• _What to produce_: Rewrite the stretch from "For Levi Peresta" through "their downward spirals." in the article below about the teen photo exhibit, changing "exhibit" to "exhibition" each time it occurs.

• _Extracted text_:
The photo shows a teen-ager with his arms triumphantly stretched skyward.
For Levi Peresta - who had been in trouble with drugs only months before shooting this self-portrait in February - the stance is revealing. He has stayed clear of drugs all year, is on track to graduate with his class next year from Southern High School in Harwood and plans to reach for college and a future in art.
"I'm standing on top of the hill, and that kind of symbolizes being on top of whatever I do," the Churchton 16-year-old said Wednesday as he helped mount a black-and-white photo exhibit at the Anne Arundel County Court House. The exhibit was part of the county's 2-year-old Juvenile Drug Court, one of six throughout the state. Peresta's photo and brief essay are among 20 contributions to Insights: The Identity Project, which opens today, offering a glimpse into the thoughts of teen-agers trying to leave behind their downward spirals.

• _Input data_:
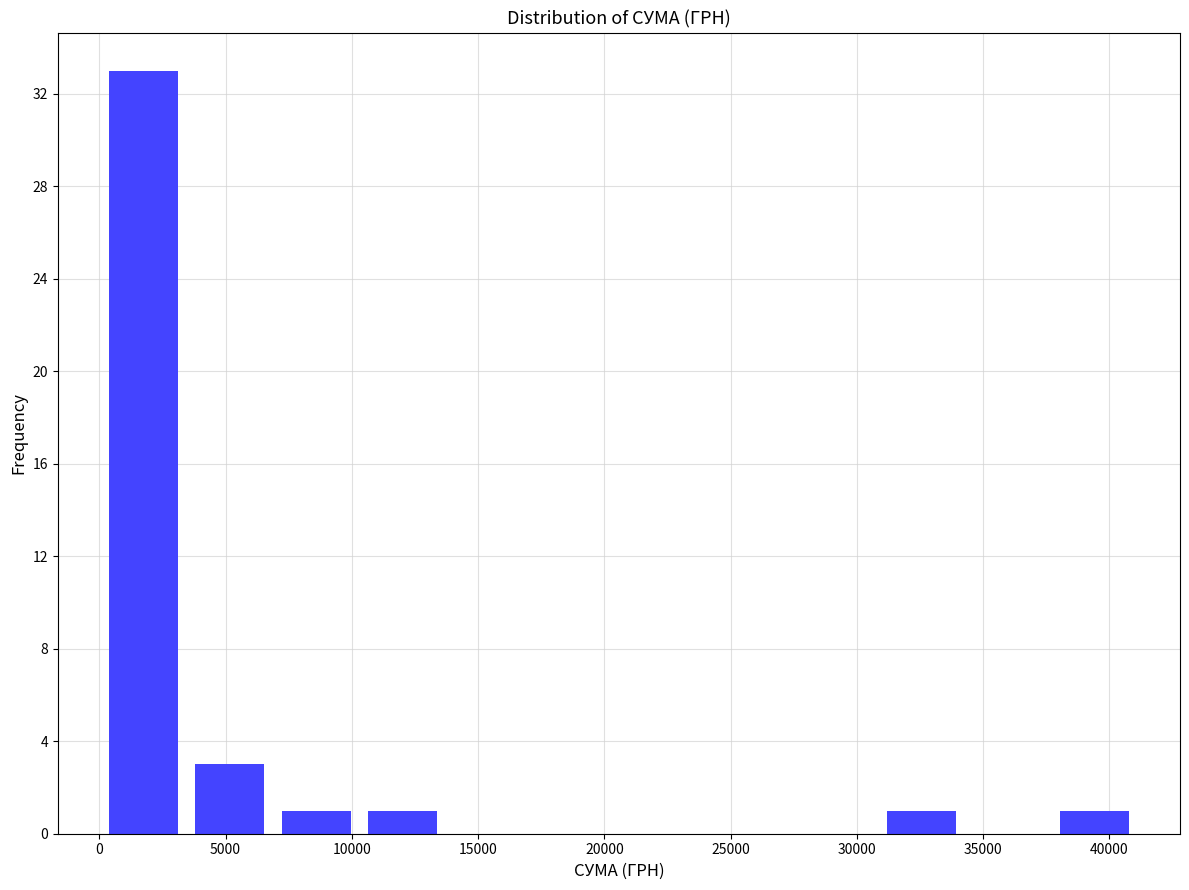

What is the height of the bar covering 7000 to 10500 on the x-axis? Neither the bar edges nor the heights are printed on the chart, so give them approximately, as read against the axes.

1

• _Exercise output_:
For Levi Peresta - who had been in trouble with drugs only months before shooting this self-portrait in February - the stance is revealing. He has stayed clear of drugs all year, is on track to graduate with his class next year from Southern High School in Harwood and plans to reach for college and a future in art.
"I'm standing on top of the hill, and that kind of symbolizes being on top of whatever I do," the Churchton 16-year-old said Wednesday as he helped mount a black-and-white photo exhibition at the Anne Arundel County Court House. The exhibition was part of the county's 2-year-old Juvenile Drug Court, one of six throughout the state. Peresta's photo and brief essay are among 20 contributions to Insights: The Identity Project, which opens today, offering a glimpse into the thoughts of teen-agers trying to leave behind their downward spirals.